The main  features of the proposed  new labour relations provisions are as follows:

a.  All collective agreements entered into between a company and the bargaining agent for the employees will remain in force for a period of at least five years, unless the contract entered into between the Province and the company in respect of the business undertaking as a whole expires in a period of less than five years.

b.  In circumstances where a company and a bargaining agent engage in collective bargaining but are unable to reach a collective   agreement,   a   special   panel   consisting   of   a representative   appointed   by   each   of  the   parties   and   a chairperson appointed by the Minister of Employment and Labour Relations will establish a collective agreement by addressing those specific matters in dispute at the time the matter is referred to the panel.

c.  Where a company and a bargaining agent are unable to conclude a collective agreement and the matters in dispute are referred to a panel, the company will not be permitted to lock-out the employees and the employees will not be permitted to strike.

d.  A panel, in concluding a collective agreement, will take into account the following factors:

(i) the overall policy objective of the new legislation which is to create conditions favourable to the establishment of new businesses and the expansion of existing businesses in the Province (this factor will be given paramount consideration by the panel);

(ii) the effect of the agreement on the profitability of the business;

(iii) the terms and conditions of employment of employees in occupations in the same or similar businesses both within and outside the Province, with consideration to be given to geographic, industrial, economic, social and other variations that the panel considers relevant;

(iv) the need to establish terms and conditions of employment that are fair and reasonable in relation to the qualifications required, the work performed, the responsibility assumed and the nature of the service provided; and

(v)      the needs of the employer for qualified employees.

e.  An agreement concluded by a panel will be binding on all parties.

f.  The panel will be required to conclude an agreement no later than 90 days after disputes are referred to it for resolution.

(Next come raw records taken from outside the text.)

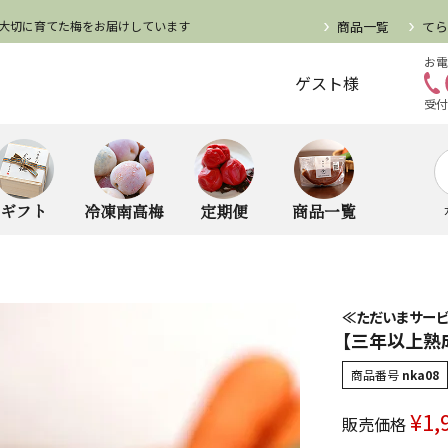
大切に育てた梅をお届けしています
商品一覧
て
お電
ゲスト様
受付
ギフト
冷凍南高梅
定期便
商品一覧
≪ただいまサー
【三年以上熟
商品番号
nka08
¥
1,
販売価格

g.  Every collective agreement entered into between a bargaining agent and a company, including an agreement concluded by a panel, will contain provisions:

(i) requiring the application of progressive work practices in the work place including the use of composite crews;

(ii) relating to wages and to wage increases of employees during the term of the agreement, but those increases will not be permitted to exceed the percentage rise in the consumer price index as reported by Statistics Canada for that area; and

(iii) respecting the final and binding resolution of disputes without work stoppage.
Notwithstanding the provisions outlined above, where a company and a bargaining agent both agree that it would not be in their collective interest to apply the labour relations provisions of the new legislation in its entirety or in part, then those provisions will not apply to the parties concerned. Similarly, in circumstances where a panel has concluded a collective agreement, the parties concerned may, where they mutually agree, vary any term or condition the panel has applied, provided that such agreement does not offend other applicable provisions of the new labour relations regime.

3.3.4    Access to Crown Land

Crown land that a company may require to implement its business plan as approved by Government will be leased to the company for a nominal sum of $1.00.

3.3.5    Appointment of a Facilitator

Upon the request of a company, Government may appoint a person, either from within or outside of Government, to assist the company in obtaining governmental permits, licenses, options for use of Crown assets, and any other authorizations that the company may be required to obtain in connection with its business. This will expedite the processing of all applications for regulatory approval of the business plan and thereby allow the business plan to be implemented in a timely manner. The responsibility for actual decision-making in these areas will, however, remain with the appropriate regulatory agency.